Make sure your plugs are the correct colour to indicate clean running, if they are sooty and fouled then they may be not able to throw a spark so you can clean them in a number of ways, I use a hot flame like a map gas flame and heat therm till the electrode goes reddish then the muck just wipes off as they cool. Hold them in the plug spanner as you do this to save fingertips. If you find them fouled then ask why, I dare say you have more fuel then you need and the number one culprit is the cranking enrichment since it can run good once warm but starting is always a pain. You may simply in old terms be flooding it. Most ecus have a flood clear function if you hold 100 percent throttle they will; cut all fuel and you can crank it over to dispell the fuel and then release the throttle and start over. Before trying read about your ecu and make sure.
Are your itbs synced nicely? There are vacuum gauges you can fit to test them all simultaneously. Also, there is a correct way of adjusting all the butterflies and stops using feeler gauges if you have uneven amounts of air from one cylinder to another. You need the original manual from the donor vehicle that gave up your 20v.
I dare say your alternator is charging as the thing would be flat as without it, lots of cranking and a 2 hour drive would surely completely flatten the battery if it was not charging.
Good luck. Start with the basics, the setup and the fundamentals and you will make a lot of improvements usually.

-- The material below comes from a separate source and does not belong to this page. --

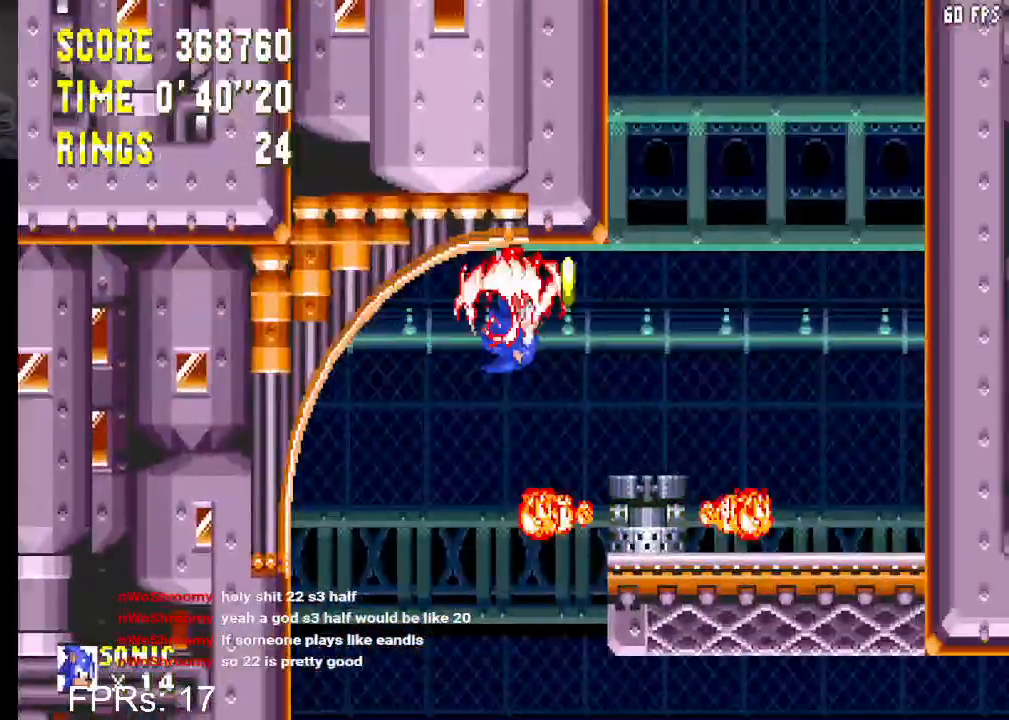
{"buttons": [], "left_stick": "center", "right_stick": "center", "events": [[67, "CROSS", "down"], [133, "CROSS", "up"], [417, "DPAD_LEFT", "up"]]}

Im more knowledgable about adaptronics but I'm sure if you post your haltech map, someone who also uses haltech might load it up and go through it for you to check what I've described above, but really if you intend to own and live with an aftermarket ecu, you really should be the one to study it. Tuners just want a quick buck, if you take them a car with fundamental problems then they will just tune it with those issues and you will have wasted your time and money, so get all the fundamentals right first!